Pending investigation on alleged abuses criminal charges against Soeharto; five major cases here include the arrest of some 10,000 political activists in Buru island between 1969-1979; mysterious shootings of about 5,000 people (aka. Petrus cases in Java, Sumatra and Kalimantan) in 1981-1985, July 27 of 1997 incident involving supporters of PDI-P; the Tanjung Priok case (killing 24 people and injuring hundreds of others in 1984 and the case of Military Operation Areas (DOM) in Aceh and Papua from 1970s-1990s) cases of kidnapping and abuses.

Militaristic Overzeal

The loud message coming out from his stretched two and thirty years in power is that of strong militaristic domination. His personal ‘success’ has been Indonesia’s systemic failure as a nation. Most generals or mayor generals today seem to nurture a false calling that they should run this country. Participation of many military officers in practical politics today is indicative—some are even running governmental offices while still retaining their military positions. This phenomenon will remain a serious challenge to civil citizens.

Possibly inseparable from his military background, Soeharto’s leadership has been one notoriously reliant on authoritarianism, personal charisma, likes and dislikes, violence and fear-instillation. His own downfall is a lesson that there is no such thing as real true friend in politics; only perennial interest exists. Some politicians may learn the lesson the wrong way; they will be tempted to loot the country as long as they wear the red and white badge of power.

Corruption and Legal Impotence

Moreover, countless cases of mega corruption have been charged and alleged against Soeharto, his family members and aides. After ten years the state of the matter has not altered much, and as long as we remain sane, we still have very little reason indeed to believe that they will be . A particular setback in the case of Soeharto against the Time Magazine, where the latter has been made the culprit, is tell-tale enough as to how issues have evolved in this area.

Progress and setback in legal enforcement will reflect itself in the manner the current authorities treat the legal cases implicating him. Supremacy of the law itself is being put under its acid test.

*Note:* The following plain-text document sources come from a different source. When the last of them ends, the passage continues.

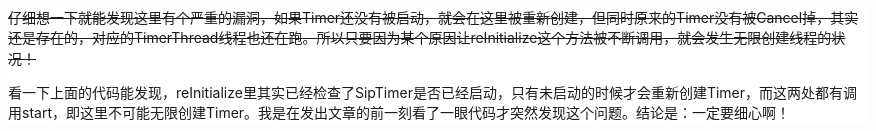 <del>仔细想一下就能发现这里有个严重的漏洞，如果Timer还没有被启动，就会在这里被重新创建，但同时原来的Timer没有被Cancel掉，其实还是存在的，对应的TimerThread线程也还在跑。所以只要因为某个原因让reInitialize这个方法被不断调用，就会发生无限创建线程的状况！</del>

看一下上面的代码能发现，reInitialize里其实已经检查了SipTimer是否已经启动，只有未启动的时候才会重新创建Timer，而这两处都有调用start，即这里不可能无限创建Timer。我是在发出文章的前一刻看了一眼代码才突然发现这个问题。结论是：一定要细心啊！
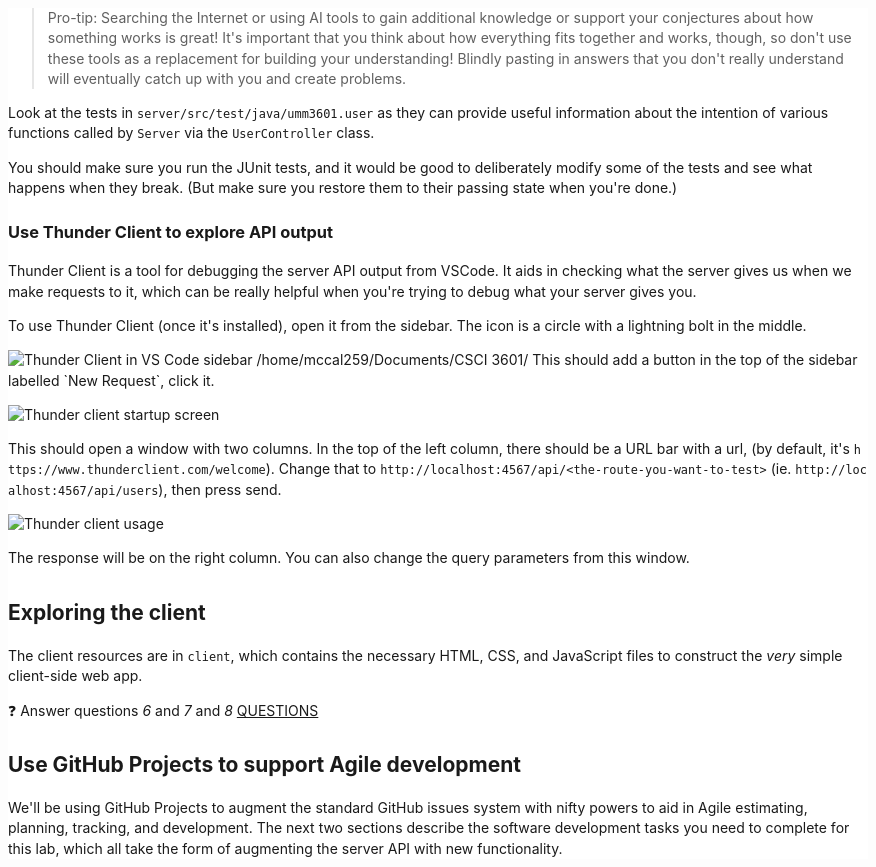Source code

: > Pro-tip: Searching the Internet or using AI tools to gain additional
> knowledge or support your conjectures about how something works is
> great! It's important that you think about how everything
> fits together and works, though, so don't use these tools as a
> replacement for building your understanding! Blindly pasting
> in answers that you don't really understand will eventually catch
> up with you and create problems.

Look at the tests in `server/src/test/java/umm3601.user` as they can
provide useful information about the intention of various
functions called by `Server` via the `UserController` class.

You should make sure you run the JUnit tests, and it would be
good to deliberately modify some of the tests and see what
happens when they break. (But make sure you restore them to
their passing state when you're done.)

### Use Thunder Client to explore API output

Thunder Client is a tool for debugging the server API output from VSCode.
It aids in checking what the server gives us when we make requests to it, which can be
really helpful when you're trying to debug what your server gives you.

To use Thunder Client (once it's installed), open it from the sidebar.
The icon is a circle with a lightning bolt in the middle.

<img src = "https://user-images.githubusercontent.com/32685970/214179360-2ab176da-dc4f-43f8-8519-4ade1660ef89.png" alt = "Thunder Client in VS Code sidebar" height = 300 />
/home/mccal259/Documents/CSCI 3601/
This should add a button in the top of the sidebar labelled `New Request`, click it.

![Thunder client startup screen](https://user-images.githubusercontent.com/32685970/214179462-d89c738c-7ab3-4ede-99a8-a3c240169884.png)

This should open a window with two columns. In the top of the left column,
there should be a URL bar with a url, (by default, it's `https://www.thunderclient.com/welcome`).
Change that to `http://localhost:4567/api/<the-route-you-want-to-test>` (ie. `http://localhost:4567/api/users`), then press send.

![Thunder client usage](https://user-images.githubusercontent.com/32685970/214179602-528f347b-b825-4446-9c91-d6671d8ad0bb.png)

The response will be on the right column. You can also change the query parameters from this window.

## Exploring the client

The client resources are in `client`, which
contains the necessary HTML, CSS, and JavaScript files to
construct the _very_ simple client-side web app.

:question: Answer questions _6_ and _7_ and _8_ [QUESTIONS](./LABTASKS.md#questions)

## Use GitHub Projects to support Agile development

We'll be using GitHub Projects to augment the standard GitHub issues
system with nifty powers to aid in Agile estimating,
planning, tracking, and development. The next two sections
describe the software development tasks you need to complete
for this lab, which all take the form of augmenting the server API with new functionality.
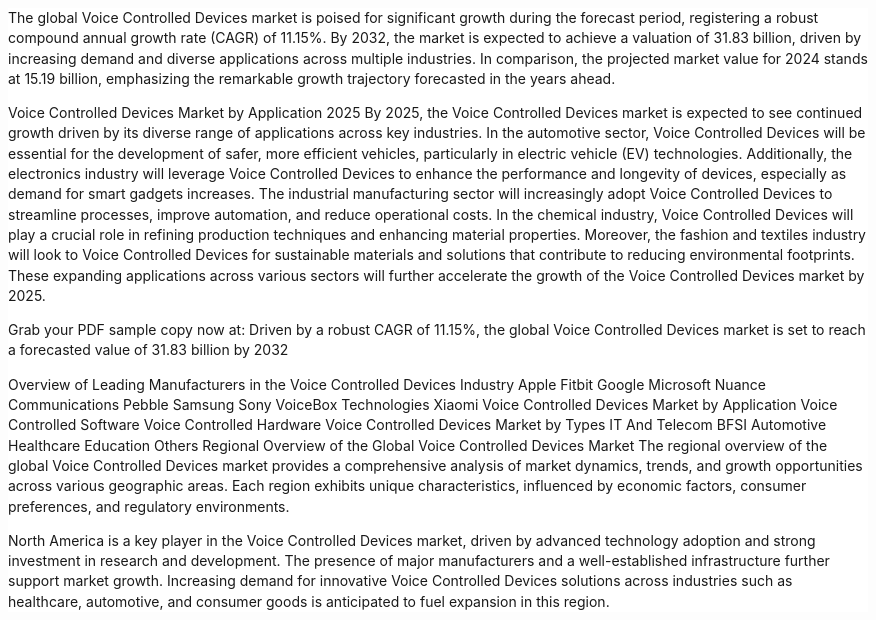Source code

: The global Voice Controlled Devices market is poised for significant growth during the forecast period, registering a robust compound annual growth rate (CAGR) of 11.15%. By 2032, the market is expected to achieve a valuation of 31.83 billion, driven by increasing demand and diverse applications across multiple industries. In comparison, the projected market value for 2024 stands at 15.19 billion, emphasizing the remarkable growth trajectory forecasted in the years ahead. 

Voice Controlled Devices Market by Application 2025
By 2025, the Voice Controlled Devices market is expected to see continued growth driven by its diverse range of applications across key industries. In the automotive sector, Voice Controlled Devices will be essential for the development of safer, more efficient vehicles, particularly in electric vehicle (EV) technologies. Additionally, the electronics industry will leverage Voice Controlled Devices to enhance the performance and longevity of devices, especially as demand for smart gadgets increases. The industrial manufacturing sector will increasingly adopt Voice Controlled Devices to streamline processes, improve automation, and reduce operational costs. In the chemical industry, Voice Controlled Devices will play a crucial role in refining production techniques and enhancing material properties. Moreover, the fashion and textiles industry will look to Voice Controlled Devices for sustainable materials and solutions that contribute to reducing environmental footprints. These expanding applications across various sectors will further accelerate the growth of the Voice Controlled Devices market by 2025.

Grab your PDF sample copy now at: Driven by a robust CAGR of 11.15%, the global Voice Controlled Devices market is set to reach a forecasted value of 31.83 billion by 2032

Overview of Leading Manufacturers in the Voice Controlled Devices Industry
Apple
Fitbit
Google
Microsoft
Nuance Communications
Pebble
Samsung
Sony
VoiceBox Technologies
Xiaomi
Voice Controlled Devices Market by Application
Voice Controlled Software
Voice Controlled Hardware
Voice Controlled Devices Market by Types
IT And Telecom
BFSI
Automotive
Healthcare
Education
Others
Regional Overview of the Global Voice Controlled Devices Market
The regional overview of the global Voice Controlled Devices market provides a comprehensive analysis of market dynamics, trends, and growth opportunities across various geographic areas. Each region exhibits unique characteristics, influenced by economic factors, consumer preferences, and regulatory environments.

North America is a key player in the Voice Controlled Devices market, driven by advanced technology adoption and strong investment in research and development. The presence of major manufacturers and a well-established infrastructure further support market growth. Increasing demand for innovative Voice Controlled Devices solutions across industries such as healthcare, automotive, and consumer goods is anticipated to fuel expansion in this region.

Performance of Post-Soeharto Governments

The fact that four presidents succeeding Soeharto, namely BJ. Habibie, Abdurrahman Wahid, Megawati Soekarnoputri, and SBY have displayed mediocrity, if not worse performance than that of Soeharto, could generate its own detriments. The lack of freedom of the distant past could be mistaken as stability; and stability and government favoritism could be misguidedly recalled as a sign of prosperity. Despite the fact that Indonesia’s rice independence only occurred for 2-3 years only throughout the stretched Soeharto regime, some people refuse to believe in the myth; they want to believe that life under Soeharto’s New Order was better.

Passion for Debt

A great passion for debts that started since the early days of the Republic has grown into a critical issue. Indonesia has resorted practically to all kinds of ways imaginable to borrow and inflate its own money. Persistent fiscal deficits and the mounting figures of governmental debts speak for themselves. Deferring repayments and creating new debts are a deadly combination that will strangulate its citizens to death.

Decentralization

Advocates of decentralization must have amazingly believed in the costly assumption that governments are a benevolent factor to the citizens. The naïve assumption has been challenged by the many reports that suggested it to be otherwise, such as those on rampant regional corruptions; local investment barriers; the fact that more than 70% of regional budgets are being spent for governmental expenditures; and the likes. The big bang decentralization will remain a pain in the neck for a long time, particularly regarding fiscal burdens, demarcation of authority problem, setting of minimum service standards, etc.